- _Trecho da página_
.....
Curadoria, criação e crítica
Propostas para o ano 7 e as práticas que caracterizam a comunicação autoral
Escrevo todos os dias. Para os outros, os textos saem na ponta dos dedos, em minutos ou poucas horas. Na escuta e na leitura atenta de alguém, com ideias e referências misturadas, a ordem do discurso e a narrativa chegam como um flash. “É isso, você traduziu o que não conseguia dizer” - é o feedback que mais recebo e gosto. Só não funciona pra mim. Demoro na convivência com uma ideia até ter coragem de escrevê-la. Talvez por isso ame tanto traduzir ideias e vozes das pessoas, por reconhecer a angústia de engavetar desejos não escritos. Ou talvez por sentir uns medos semelhantes de se ver nesse espelho de tela/papel (depois que está publicado então, já foi, palavra alada), ou de ser-ou-não-lida (aquele pesadelo recorrente de estar em lugar público pelada, sabe?).
Escrevo hoje, 23 de março, pra marcar a entrada no sétimo ano do meu incipit (em latim, “começa”, na literatura é também a palavra de identifica início de prosas e poesia). Já contei algumas vezes a origem desse projeto, que se tornou trabalho autônomo, inspirada pelas Seis propostas para o próximo milênio, do Ítalo Calvino (1985) - um livro que aponta as tendências literárias deste nosso tempo, que articula um monte de referências de ficção pra justificar os temas propostos e que é inacabado. Seu estilo e conteúdo são um ponto de partida provocador pra pensar autoria e o que podemos aprender e fazer a partir da literatura como conhecimento.
A literatura me fez amar histórias: de ficção e não-ficção, orais e escritas, pelo conhecimento que transmitem e pela capacidade de transformar a realidade.
Comunicação autoral é o jeito que encontrei de conviver e trabalhar com essas histórias com uma proposta para o mercado/sociedade que hoje descrevo assim:
Comunicação autoral é menos uma definição e mais uma reivindicação: de conservar o comunicar como criação de algo comum e o autoral como qualidade de um fazer humano que passa pelas habilidades e exigências da escrita.
Mas hoje não queria trazer ‘o quês’ nem ‘por quês’ dessa abordagem. O desafio é escrever ‘como’ fazer. Porque não se trata de um método fechado, com passos em ordem definida; e sim, de propostas que mobilizam quem faz comunicação autoral a ler e escrever com uma abertura à ressonância com o sujeito/objeto lido e escrito. Para lidar com o desconforto da voz autoral. Ouvi recentemente sobre essa estranheza de se torna autora/autor como “processo de aprender a tornar pensamento em palavra”. Parece simples: só pensar, sentar e escrever, mas não. Tornar-se autora exige um esforço intencional de aprender com o processo e desenvolver habilidades e condições pra isso.
De uns dois anos pra cá, reconheço três práticas que compõem a comunicação com qualidade autoral: curadoria, criação e crítica.
Curadoria
“Liga o radar e pesquise.”
A primeira vez que escrevi sobre curadoria foi sobre seus desafios e, desde então, esta é a qualidade dessa prática por aqui. Cada vez mais complexa pelo excesso de apropriação depois de virar buzzword, a curadoria foi se misturando ao universo da pesquisa e organização de acervos/conteúdos/conhecimentos, campo que conserva o rigor metodológico de pesquisas quali e quantitativo, ao mesmo tempo que também foi tomando conta de outros campos de branding e marketing, que valorizam e somam capital social à reputação do curador (ou marca curadora), integrando uma narrativa de marca.
.....
- _Tarefas do exercício_
- A) Traduza para o inglês esta frase do texto sobre comunicação autoral: "A literatura me fez amar histórias: de ficção e não-ficção, orais e escritas, pelo conhecimento que transmitem e pela capacidade de transformar a realidade."
- B) Diga se cada afirmação concorda com o texto sobre comunicação autoral, respondendo sim ou não e citando as palavras do texto que decidem: (i) O texto foi escrito em 23 de março para marcar a entrada no sétimo ano do projeto. (ii) A comunicação autoral é apresentada como um método fechado, com passos em ordem definida. (iii) O livro de Ítalo Calvino mencionado é uma obra concluída.
- C) Prossiga com o texto sobre comunicação autoral, começando logo depois da última frase apresentada.

- _Informações extraídas_
.....
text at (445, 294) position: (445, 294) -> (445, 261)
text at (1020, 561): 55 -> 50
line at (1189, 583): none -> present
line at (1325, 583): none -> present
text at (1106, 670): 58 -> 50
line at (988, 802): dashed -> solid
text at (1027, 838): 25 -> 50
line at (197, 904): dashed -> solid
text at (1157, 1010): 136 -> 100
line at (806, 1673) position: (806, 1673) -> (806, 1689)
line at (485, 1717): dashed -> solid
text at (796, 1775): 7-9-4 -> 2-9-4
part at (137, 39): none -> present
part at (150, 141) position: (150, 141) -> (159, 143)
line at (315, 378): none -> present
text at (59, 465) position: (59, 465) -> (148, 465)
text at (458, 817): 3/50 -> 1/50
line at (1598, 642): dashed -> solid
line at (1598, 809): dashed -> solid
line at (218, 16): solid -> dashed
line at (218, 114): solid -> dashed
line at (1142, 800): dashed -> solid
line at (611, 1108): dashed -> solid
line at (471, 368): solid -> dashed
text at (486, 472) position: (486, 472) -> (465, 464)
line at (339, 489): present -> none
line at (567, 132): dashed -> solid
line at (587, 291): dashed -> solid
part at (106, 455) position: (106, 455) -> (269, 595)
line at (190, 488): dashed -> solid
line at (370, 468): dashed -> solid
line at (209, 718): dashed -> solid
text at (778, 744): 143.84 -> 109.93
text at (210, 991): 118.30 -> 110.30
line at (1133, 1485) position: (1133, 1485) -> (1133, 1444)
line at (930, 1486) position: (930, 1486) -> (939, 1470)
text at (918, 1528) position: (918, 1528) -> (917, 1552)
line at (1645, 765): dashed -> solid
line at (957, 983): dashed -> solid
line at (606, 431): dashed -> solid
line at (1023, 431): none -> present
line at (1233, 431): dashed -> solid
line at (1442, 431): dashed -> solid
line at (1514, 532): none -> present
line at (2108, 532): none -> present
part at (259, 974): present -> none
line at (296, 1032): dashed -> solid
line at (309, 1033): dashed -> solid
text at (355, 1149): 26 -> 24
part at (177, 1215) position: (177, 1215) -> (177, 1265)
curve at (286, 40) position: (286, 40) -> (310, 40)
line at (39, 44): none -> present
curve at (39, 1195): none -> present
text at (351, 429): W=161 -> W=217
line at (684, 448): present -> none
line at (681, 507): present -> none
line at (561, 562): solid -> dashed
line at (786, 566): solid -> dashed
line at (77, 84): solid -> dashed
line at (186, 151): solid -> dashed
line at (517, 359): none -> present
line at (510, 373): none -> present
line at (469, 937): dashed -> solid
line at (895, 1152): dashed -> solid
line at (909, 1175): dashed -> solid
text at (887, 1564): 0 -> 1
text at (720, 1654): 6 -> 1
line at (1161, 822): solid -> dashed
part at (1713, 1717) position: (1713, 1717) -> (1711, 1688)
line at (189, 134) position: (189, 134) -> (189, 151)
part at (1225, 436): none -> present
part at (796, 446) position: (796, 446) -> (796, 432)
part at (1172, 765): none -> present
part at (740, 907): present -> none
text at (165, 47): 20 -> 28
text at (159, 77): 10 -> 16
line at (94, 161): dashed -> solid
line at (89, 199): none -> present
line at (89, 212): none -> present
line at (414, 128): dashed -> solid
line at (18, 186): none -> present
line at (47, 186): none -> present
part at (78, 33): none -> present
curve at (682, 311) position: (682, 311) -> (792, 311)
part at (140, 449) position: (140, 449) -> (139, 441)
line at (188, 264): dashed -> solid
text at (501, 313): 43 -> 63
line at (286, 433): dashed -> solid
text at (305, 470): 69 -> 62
.....
- _Respostas das tarefas_
- A) Literature made me love stories: fiction and nonfiction, oral and written, for the knowledge they convey and for their capacity to transform reality.

- B)
(i) Sim: "Escrevo hoje, 23 de março, pra marcar a entrada no sétimo ano do meu incipit".
(ii) Não: "Porque não se trata de um método fechado, com passos em ordem definida".
(iii) Não: "e que é inacabado".

- C)
Vejo o campo da aprendizagem, em que atuo (mais especificamente, aprendizagem de adultos em organizações), ocupando a fronteira entre os dois universos. O lugar entre a academia e o mercado, entre a academia e a sociedade. Dependendo do tema, da equipe e do prazo, consigo ser mais ou menos rigorosa com o método de pesquisa, mas basicamente sigo o seek-sense-share (Jarche, 2012), que inclui as ações: Pesquisar (em múltiplas fontes fidedignas) > Contextualizar (geralmente aqui entram reuniões e entrevistas com stakeholders antes da produção de um texto em formato adequado à necessidade do projeto) > Compartilhar (que fica mais na beira do comunicação e marketing, para entender como integrar o que foi produzido dentro de uma pauta editorial institucional).
Nesse mercado da aprendizagem, vejo alguns radares de curadoria (dependendo do estilo e do projeto, um deles pode sobressair): os que valorizam fontes mais antigas, atualizam referências com leituras do presente, cotejam diferentes modos de pensar do passado para reconhecer as premissas de uma ideia ou discurso, geralmente são especialistas em uma área do conhecimento; os presentistas, que defendem a atenção às pistas da atualidade, captam rapidamente o que está rolando, escutam pessoas, mapeiam fontes recém-lançadas, levantam desafios atuais e conectam temas da contemporaneidade; os futuristas, radar mais ligado em tendências, parece que as informações chegam primeiro pra eles, geralmente orientado a dados, percebem o começo de mudanças. Não são pessoas aqui, são radares mesmo. Mas dá pra notar qual nosso é mais desenvolvido pelo tipo de conteúdo que consumimos, perguntas que nos fazemos e problemas que nos movem.
Criação
“Abra espaço para a criatividade e o contato.”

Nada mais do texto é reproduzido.